Et si les heures creuses devenaient des heures productives ? C'est le pari qu'a fait Maison Jacques, à Auxerre, en tissant peu à peu une présence numérique qui vient aujourd'hui compléter, et parfois soutenir, l'activité de la boutique.
Le commerce de proximité traverse une période compliquée, chacun le sait. Mais plutôt que de subir le calendrier, avec ses mois fastes et ses mois moroses, certains commerçants choisissent d'en tirer parti. Maison Jacques est de ceux-là.

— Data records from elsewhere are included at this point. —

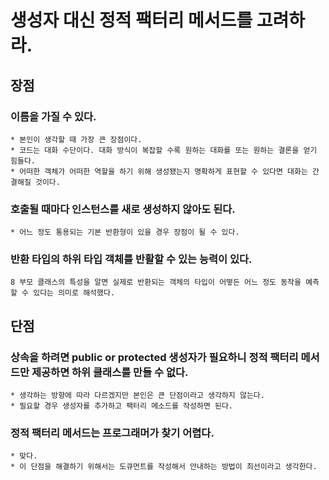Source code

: # 생성자 대신 정적 팩터리 메서드를 고려하라.

## 장점
### 이름을 가질 수 있다.
    * 본인이 생각할 때 가장 큰 장점이다. 
    * 코드는 대화 수단이다. 대화 방식이 복잡할 수록 원하는 대화를 또는 원하는 결론을 얻기 힘들다.
    * 어떠한 객체가 어떠한 역할을 하기 위해 생성됐는지 명확하게 표현할 수 있다면 대화는 간결해질 것이다.
### 호출될 때마다 인스턴스를 새로 생성하지 않아도 된다.
    * 어느 정도 통용되는 기본 반환형이 있을 경우 장점이 될 수 있다.
### 반환 타입의 하위 타입 객체를 반활할 수 있는 능력이 있다.
    8 부모 클래스의 특성을 알면 실제로 반환되는 객체의 타입이 어떻든 어느 정도 동작을 예측할 수 있다는 의미로 해석했다.
 
## 단점
### 상속을 하려면 public or protected 생성자가 필요하니 정적 팩터리 메서드만 제공하면 하위 클래스를 만들 수 없다.
    * 생각하는 방향에 따라 다르겠지만 본인은 큰 단점이라고 생각하지 않는다.
    * 필요할 경우 생성자를 추가하고 팩터리 메소드를 작성하면 된다.
### 정적 팩터리 메서드는 프로그래머가 찾기 어렵다.
    * 맞다.
    * 이 단점을 해결하기 위해서는 도큐먼트를 작성해서 안내하는 방법이 최선이라고 생각한다.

En février, quand Auxerre tourne au ralenti et que les clients se font rares, la boutique ne reste pas les bras croisés. C'est justement ce moment-là qu'elle met à profit pour soigner sa présence en ligne : photos d'articles, mises en situation, publications sur les réseaux sociaux. Le résultat est tangible : certains mois creux, le numérique peut représenter jusqu'à 30 % du chiffre d'affaires, une bouffée d'air précieuse qui lisse les irrégularités du commerce physique.
Mais ce qui distingue vraiment Maison Jacques, c'est la manière dont elle a transposé l'âme de sa boutique dans l'expérience client à distance. On s'adresse aux clientes par leur prénom. On se souvient de leurs achats précédents. Les colis sont parfumés à l'odeur caractéristique de la boutique, et un petit mot manuscrit y glisse toujours. Rien n'est laissé au hasard : la chaleur humaine du commerce physique se retrouve, intacte, dans chaque envoi.

C'est peut-être là le vrai secret. Le numérique ne remplace pas la boutique, il la prolonge. En décembre, quand le magasin déborde et que chaque heure compte, la priorité revient naturellement au commerce en boutique. Le web passe au second plan, et c'est très bien ainsi. Les deux canaux coexistent, se complètent, s'équilibrent selon les saisons.
Pas de recette miracle, donc. Juste une conviction : construire avec le client, quel que soit l'endroit où il se trouve, la même relation de confiance et d'attention.
Le numérique comme prolongement naturel de ce qu'on fait bien en boutique. Maison Jacques l'a compris.